Rory, for the first time, looked as though he’d lost his script. He blinked at me, fumbling for his wallet. “Sure, OK. I didn’t mean to—”

“Let me get his attention.” I watched Joe’s profile, waiting for him to look my way. He was a profile sort of guy, chiseled, aloof. He’d never needed to hire a bouncer for the bar. But he’d always looked my way. My first years at Rothbert, before dating Doyle, I’d been a more
regular
regular of the Mill. Joe and I’d had lots of time to build up to, execute, and recover from a raging, no-strings-attached affair. He harbored a sixth sense for when I sat on the other side of an empty bottle.

The bar was busy, everyone standing shoulder to shoulder. That’s when I saw Nath. He looked miserable, wedged in between strangers at the bar.

“I didn’t mean to offend you,” Rory said.

“You could never offend me.”

“I’m not sure you mean that in the good-natured way of friendship. Let me start over—”

“Don’t bother,” I said. “I’ve had the typical response, but you—you’re special.”

“At last she notices.” He sank the rest of his beer and sat his empty bottle next to mine. I couldn’t help thinking he’d turned the bottles into symbols, aligning us.
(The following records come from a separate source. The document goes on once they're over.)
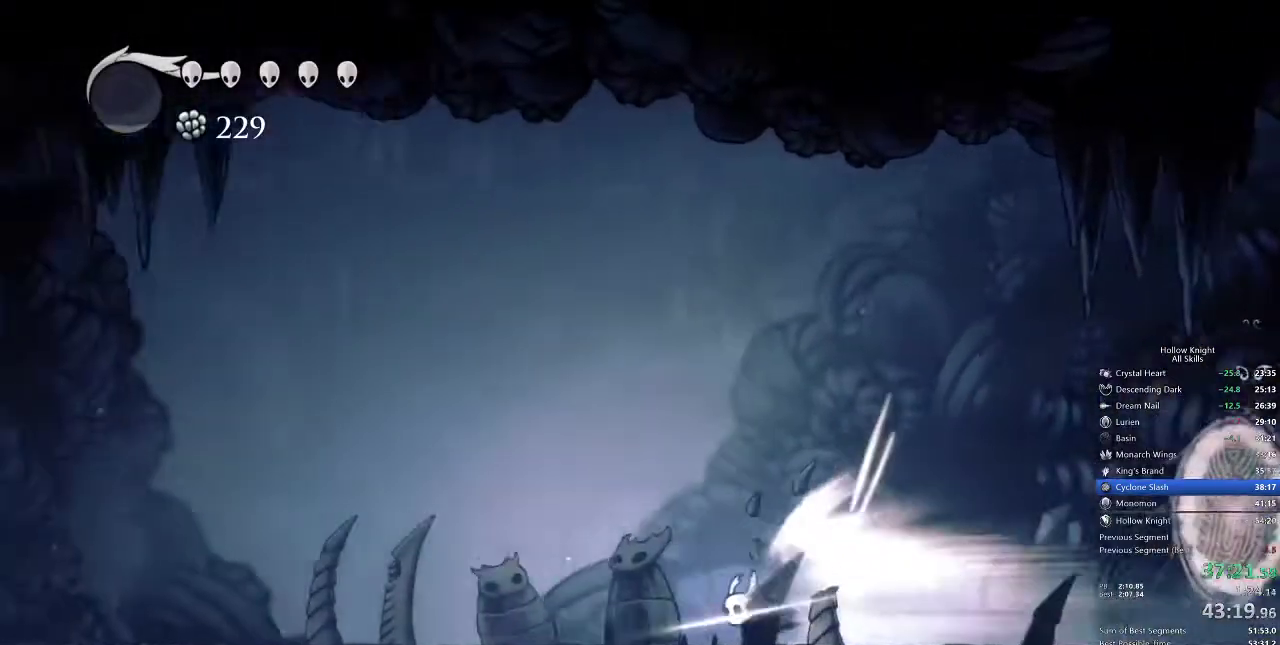
{"keys": ["left"], "events": []}
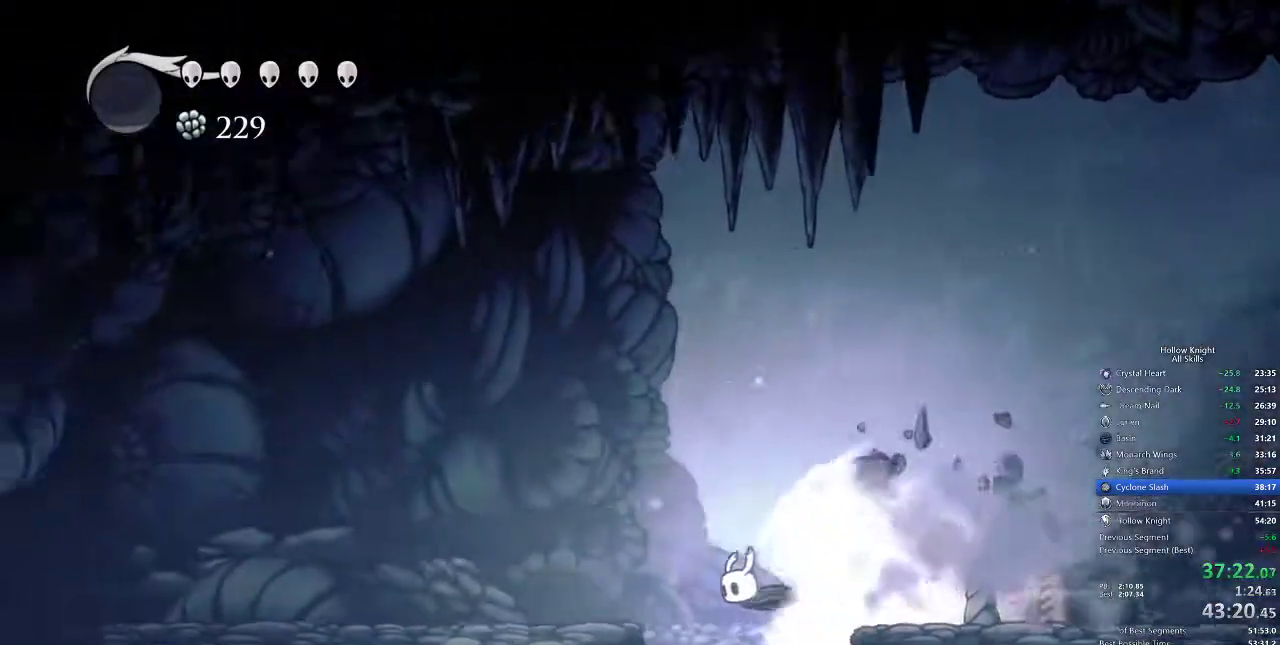
{"keys": ["left"], "events": []}
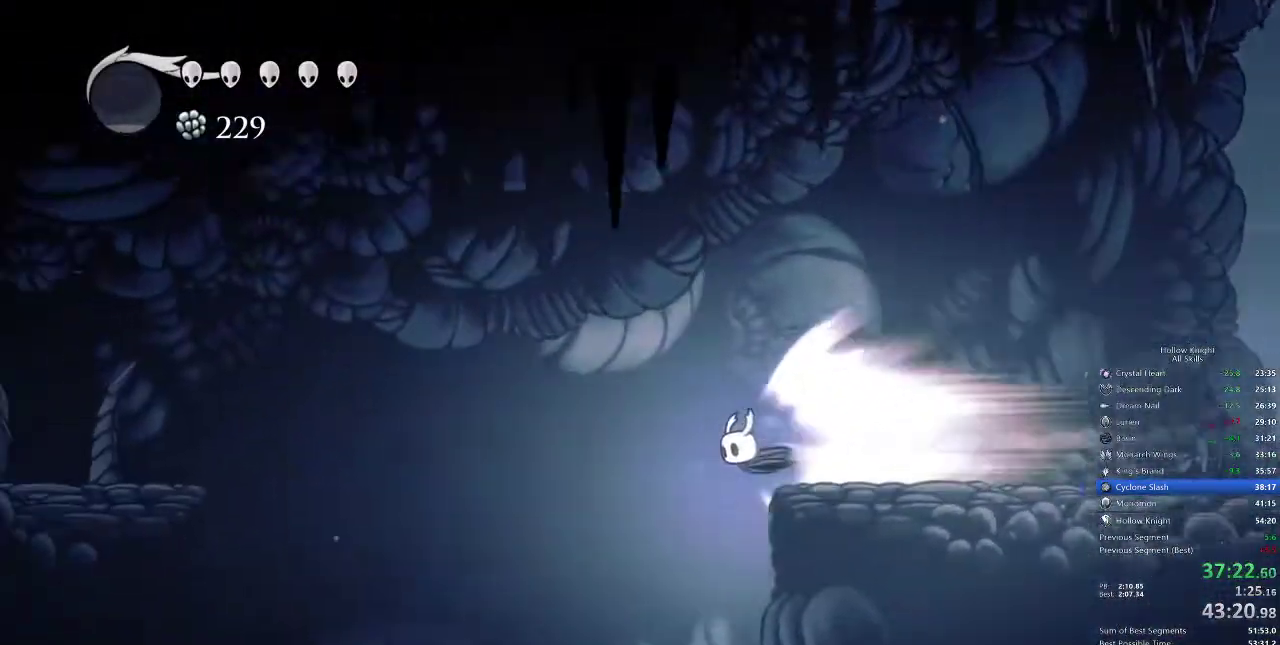
{"keys": ["left"], "events": []}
I resisted the urge to move mine away. “I think the kid had a reason for shooting you. I just can’t figure out what it was. And I don’t know how to.”

“Besides asking me. Which you haven’t done.” I glanced back at the bar, but Joe was busy. Nath was talking to someone I couldn’t see, looking squeezed and put-upon.

“Did you have a relationship with Leonard Lehane?”

“Nope.”

“You’d never met him before?”

“Not that I know of.”

“Never had him as a student?”

“Surely you checked that out.” Joe was turned steadfastly away. We didn’t have our understanding any longer.

The cane. The cane changed everything.

“Am I not asking the magic question?” Rory said.

He had my attention. “What does that mean?”

“The unasked. The one question no one has asked you that you would answer yes to. Instead of nope, no, no way.”

Doyle, our bed, my head lying on his arm, asking me again.
Will you never say yes to me?

I struggled to fold that memory, put it away. That one could go to the back of the shelf, no problem.